Agent Decision Optimization (ADO)
Definition: The practice of optimizing your product or brand to be selected by AI agents making autonomous tool, product, and service choices on behalf of users.
Agent Decision Optimization (ADO) is the practice of positioning your product or brand to be chosen when AI agents autonomously select tools, products, and services.
How ADO Differs from AEO and GEO
Answer Engine Optimization (AEO) focuses on getting your brand mentioned when humans ask AI a question. Generative Engine Optimization (GEO) focuses on appearing in AI-generated content. ADO addresses a different scenario entirely: the AI agent makes a selection without the user ever asking “which tool should I use?”
When a developer tells Claude Code to “set up authentication for this app,” the agent picks a library on its own. When a business AI assistant is told to “schedule a meeting and send invites,” it selects a calendar tool without a human comparison-shopping step. ADO optimizes for those autonomous decisions.
Why ADO Matters
Research analyzing 2,430 AI agent prompts found that agents create near-monopoly dynamics in certain categories: GitHub Actions captured 93.8% of CI/CD picks, Stripe took 91.4% of payment selections, and Vercel received 100% of hosting choices. Products not selected by agents risk becoming invisible in an increasingly agent-mediated market.
Three factors make ADO distinct from traditional visibility optimization:
- No human in the loop. The user delegates the decision entirely to the agent.
- Training data recency beats market share. Prisma dropped from 79% to 0% agent selection across model versions, despite being a market leader, because of training data cutoff changes.
- Simplicity wins over maturity. Agents prefer tools with clean APIs and straightforward integration. Redux receives zero primary agent picks despite widespread adoption.
Key ADO Signals
Several factors influence whether an agent selects your product:
- Documentation clarity. Agents parse docs to evaluate tools. Clear, structured documentation with concise capability descriptions increases selection probability.
- Training data presence. Being present in recent, high-quality content that enters LLM training pipelines keeps your product in the agent’s knowledge.

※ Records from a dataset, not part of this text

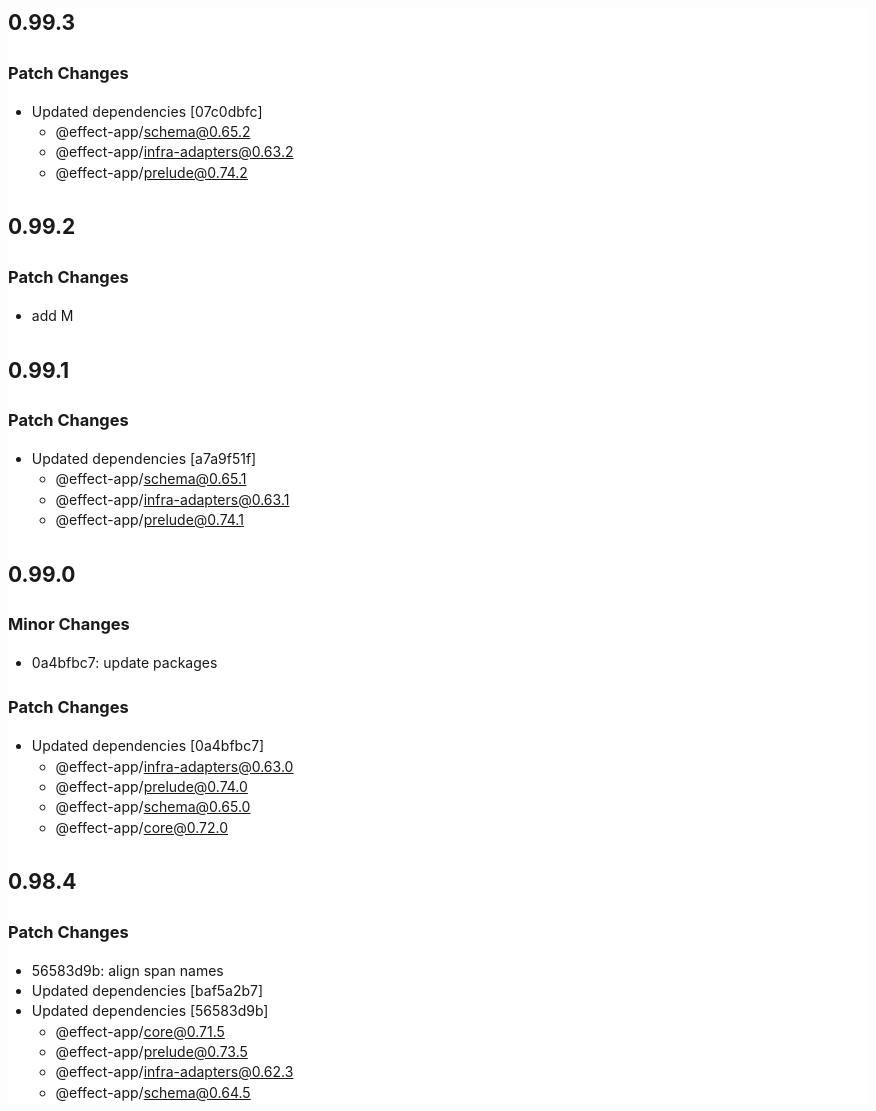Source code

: ## 0.99.3

### Patch Changes

- Updated dependencies [07c0dbfc]
  - @effect-app/schema@0.65.2
  - @effect-app/infra-adapters@0.63.2
  - @effect-app/prelude@0.74.2

## 0.99.2

### Patch Changes

- add M

## 0.99.1

### Patch Changes

- Updated dependencies [a7a9f51f]
  - @effect-app/schema@0.65.1
  - @effect-app/infra-adapters@0.63.1
  - @effect-app/prelude@0.74.1

## 0.99.0

### Minor Changes

- 0a4bfbc7: update packages

### Patch Changes

- Updated dependencies [0a4bfbc7]
  - @effect-app/infra-adapters@0.63.0
  - @effect-app/prelude@0.74.0
  - @effect-app/schema@0.65.0
  - @effect-app/core@0.72.0

## 0.98.4

### Patch Changes

- 56583d9b: align span names
- Updated dependencies [baf5a2b7]
- Updated dependencies [56583d9b]
  - @effect-app/core@0.71.5
  - @effect-app/prelude@0.73.5
  - @effect-app/infra-adapters@0.62.3
  - @effect-app/schema@0.64.5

- API and integration simplicity. Agents favor tools they can integrate with fewer steps and less configuration.
- Tool descriptions. In MCP and similar frameworks, the 2-3 sentence tool description is often all an agent sees before deciding.
Measuring ADO
Monitoring agent decisions requires tracking how AI models respond to task-oriented prompts (not just question-oriented queries) across multiple LLMs. Changes across model versions reveal how training data shifts affect your product’s selection rate.